The gripes in this thread are an infinitesimal loop between those who want one kind of DM and those who see the job Rice does in a negative setup and expect him to simply transpose to a diametrically opposing one. Every time I watch him play, I am looking for the qualities and tenets of the Brazilian, Spanish or other progressive nations' DM's, and I rarely see it, which has me conclude the same thing every time: not suited to us. I'm not interested in the backs to the wall, trenches stuff because United should play that way a fraction of a fraction of the time, so those kind of plaudits are boosts to a CV of a player who should be going to a modern-day Jose (in his prime) or Simeone etc. team, and even, it's unfair on the player to take him out of systems he clearly thrives in and then demand a completely different set of skills from him in another, imo.
This thing about eye test is also an insight into the schools of thought about what a DM should be doing from one person to another. For people like myself, they want to see the DM not only be able to cover a large amount of space by himself, but then be immediately able to transition from negative to wholly positive in the blink of an eye. Not only should a DM win the ball, or read the play and intercept it, he should then immediately be able to use it in a damaging, defense-splitting way; he doesn't have to be flash, but it has to be incisive, that's the eye test of the kind of DM I want in my teams. A player who breaks up play, via sitting and being right between the lines with his CB's who is then risk averse or simply unable to be expansive more often than not, is asking for very different things from both audience and team-mates; for the viewer who wants to see the previously described kind of DM, he has to be immaculate defensively to offset for his lack of progressive contributions, but I think if you're more about a DM being a pure ball-winner, your bottom line in the eye test is different: he won the ball, ergo his job is done and as long as he then finds another player in the same shirt, he's a success who can do that in any team be they negative (constricted) or positive (expansive). Those in the former camp are going to pick holes in plays those in the latter see nothing at all wrong with and I think that partially explains why there's been no agreement on Rice amongst viewers of this thread for a long time now.

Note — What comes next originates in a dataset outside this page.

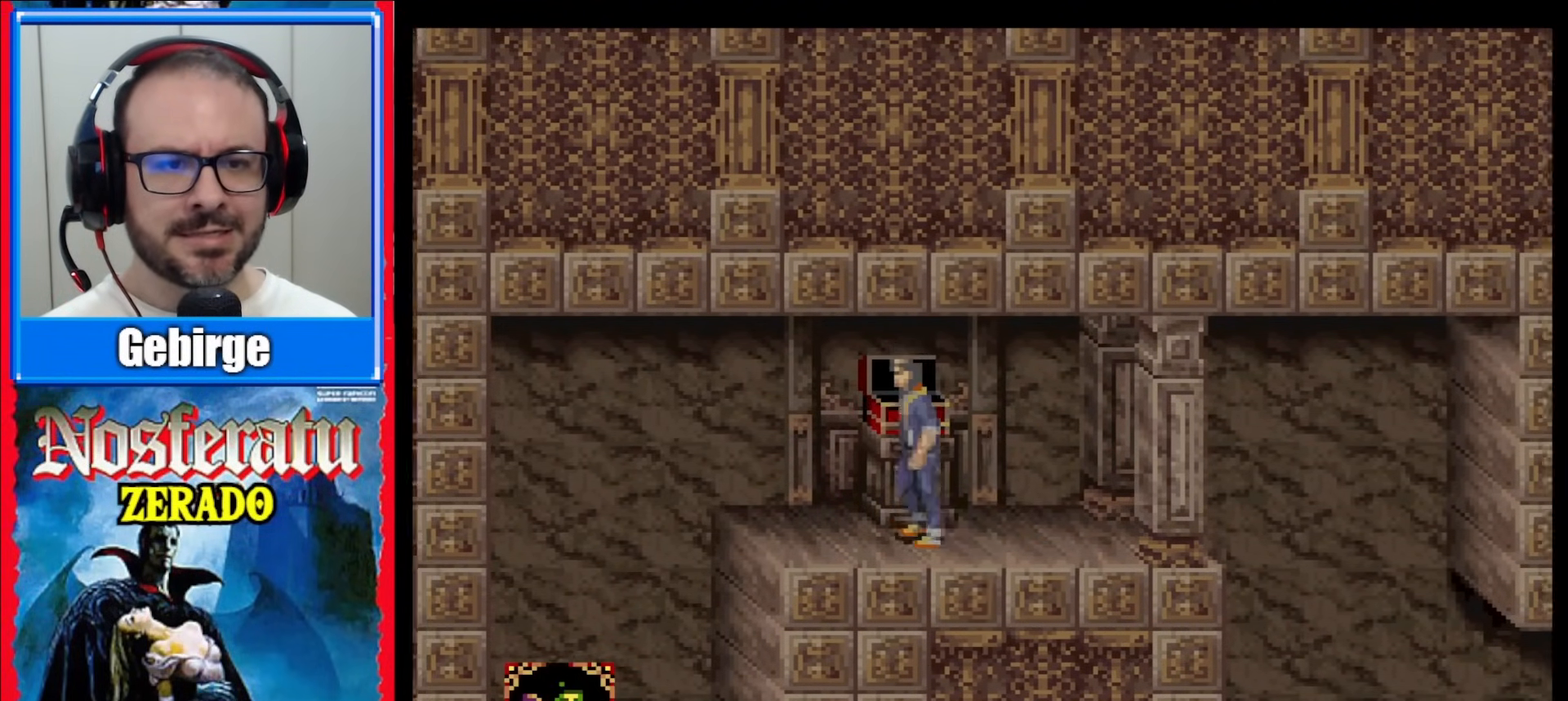
{"buttons": [], "events": [[467, "DPAD_LEFT", "up"]]}
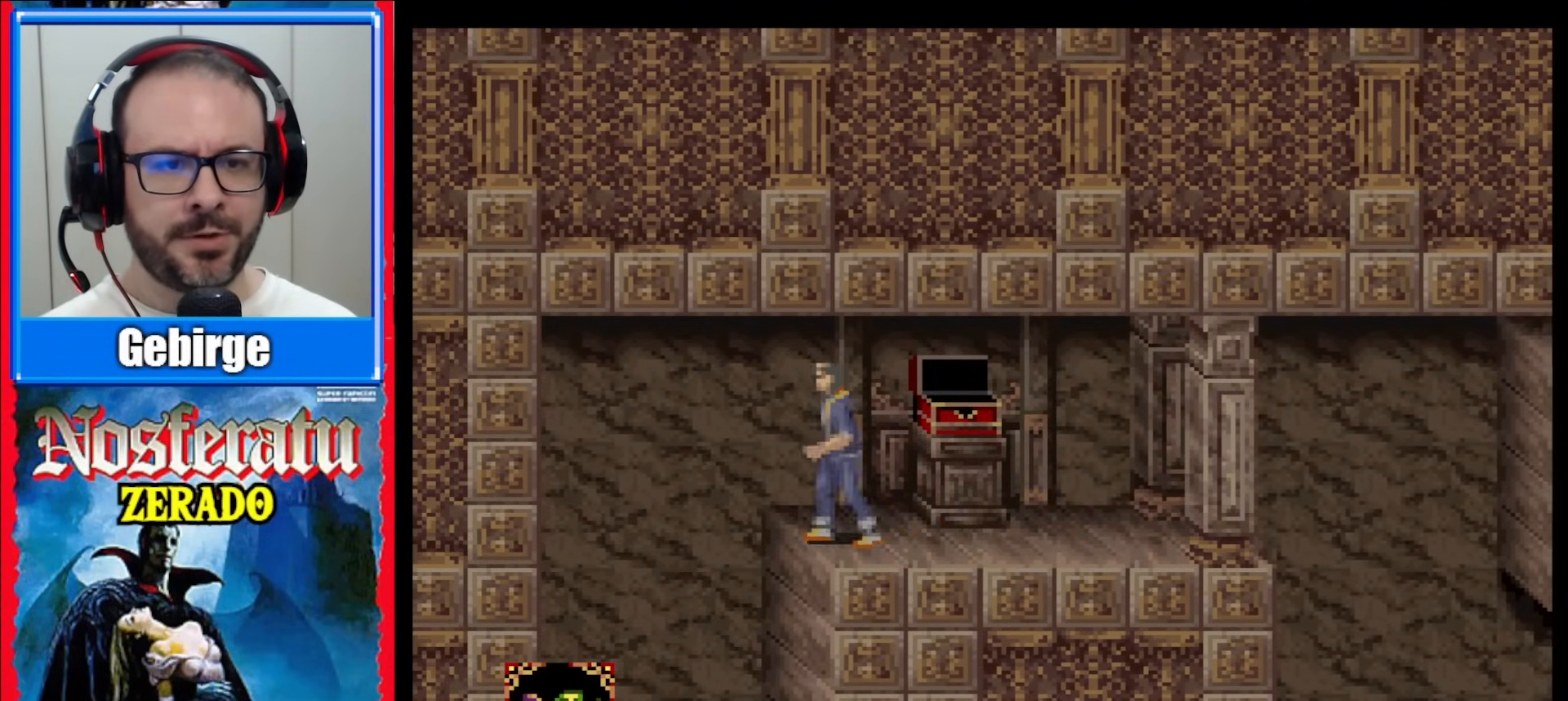
{"buttons": [], "events": [[200, "DPAD_RIGHT", "down"], [400, "DPAD_RIGHT", "up"]]}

The money is also an obvious stumbling block, because then you have to ask: how much should one type of DM go for, and just how good is he at what he does to justify that fee? How many that baulk at £100m for Rice would have the same objection if a regen of Matic, Busquets, Fernandinho or Casemiro was up for sale this summer? I don't think money in and of itself is the issue here; it's what you get in Rice for it - and I bet if you made a thread and asked what you expect in a DM for top of the market prices, it'll be filled with the type of players who play in the manner that sees them cope as soloists who make massive contributions on both sides of the ball.
The TL: dr of this post is that we should be scouring markets of nations famed for their progressive football. The sickening thing is all the players mentioned in this thread arrived at their clubs for a relative pittance, so they are, and have always been out there. It's on our scouts to identify and recommend them then you don't get any Rice conundrums.